The preparation method of the antistatic rubber composition provided in example 8 specifically includes the following steps:

first-stage mixing: setting the rotating speed of an internal mixer to be 40rpm, adding solution polymerized styrene butadiene rubber and butadiene rubber, lifting lumps, adding white carbon black and operating oil, lifting lumps, adding a silane coupling agent, an anti-aging agent, an accelerator DPG and stearic acid, pressing a top bolt for 80s, discharging rubber when the temperature of a rubber material is raised to 150 ℃, discharging sheets, cooling, and building stacks to obtain a section of master batch;

and (3) second-stage mixing: setting the rotating speed of an internal mixer to be 40rpm, adding a section of masterbatch and an antistatic agent, pressing a top bolt for 75s, lifting lumps, adding zinc oxide, pressing the top bolt for 45s, discharging rubber when the temperature of rubber materials is raised to 140 ℃, discharging sheets, cooling, and building stacks to obtain a second section of masterbatch;

and (3) final refining: setting the rotating speed of an internal mixer to be 40rpm, adding two-stage masterbatch, an accelerator and sulfur, pressing a top bolt for 75s, lifting a lump, pressing a top bolt for 60s, lifting the lump, pressing the top bolt, heating the rubber material to 95 ℃, discharging the rubber, discharging the sheet, cooling, and stacking to obtain the final rubber.

The modified nano-cellulose/polypyrrole composite material and the preparation method thereof, the antistatic rubber composition and the preparation method thereof provided by the invention are described in detail above.

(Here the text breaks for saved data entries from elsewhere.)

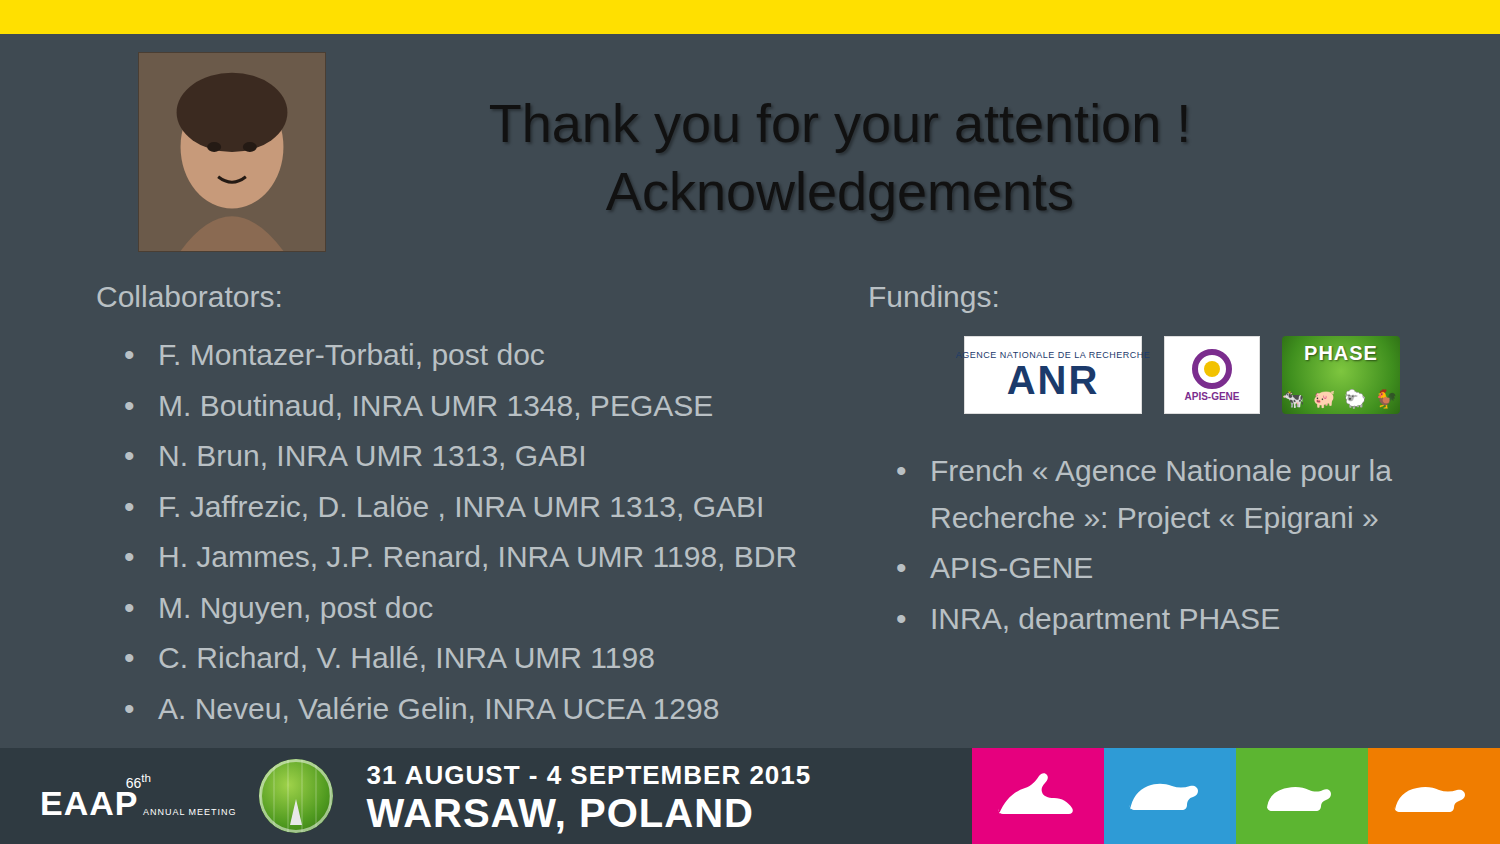Thank you for your attention !
Acknowledgements
Collaborators:
F. Montazer-Torbati, post doc
M. Boutinaud, INRA UMR 1348, PEGASE
N. Brun, INRA UMR 1313, GABI
F. Jaffrezic, D. Lalöe , INRA UMR 1313, GABI
H. Jammes, J.P. Renard, INRA UMR 1198, BDR
M. Nguyen, post doc
C. Richard, V. Hallé, INRA UMR 1198
A. Neveu, Valérie Gelin, INRA UCEA 1298
Fundings:
AGENCE NATIONALE DE LA RECHERCHE ANR
APIS-GENE
PHASE 🐄 🐖 🐑 🐓
French « Agence Nationale pour la Recherche »: Project « Epigrani »
APIS-GENE
INRA, department PHASE
66th EAAP ANNUAL MEETING
31 AUGUST - 4 SEPTEMBER 2015
WARSAW, POLAND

The principles and embodiments of the present invention are explained herein using specific examples, which are presented only to assist in understanding the method and central concepts of the present invention. It should be noted that, for those skilled in the art, it is possible to make various improvements and modifications to the present invention without departing from the principle of the present invention, and those improvements and modifications also fall within the scope of the claims of the present invention.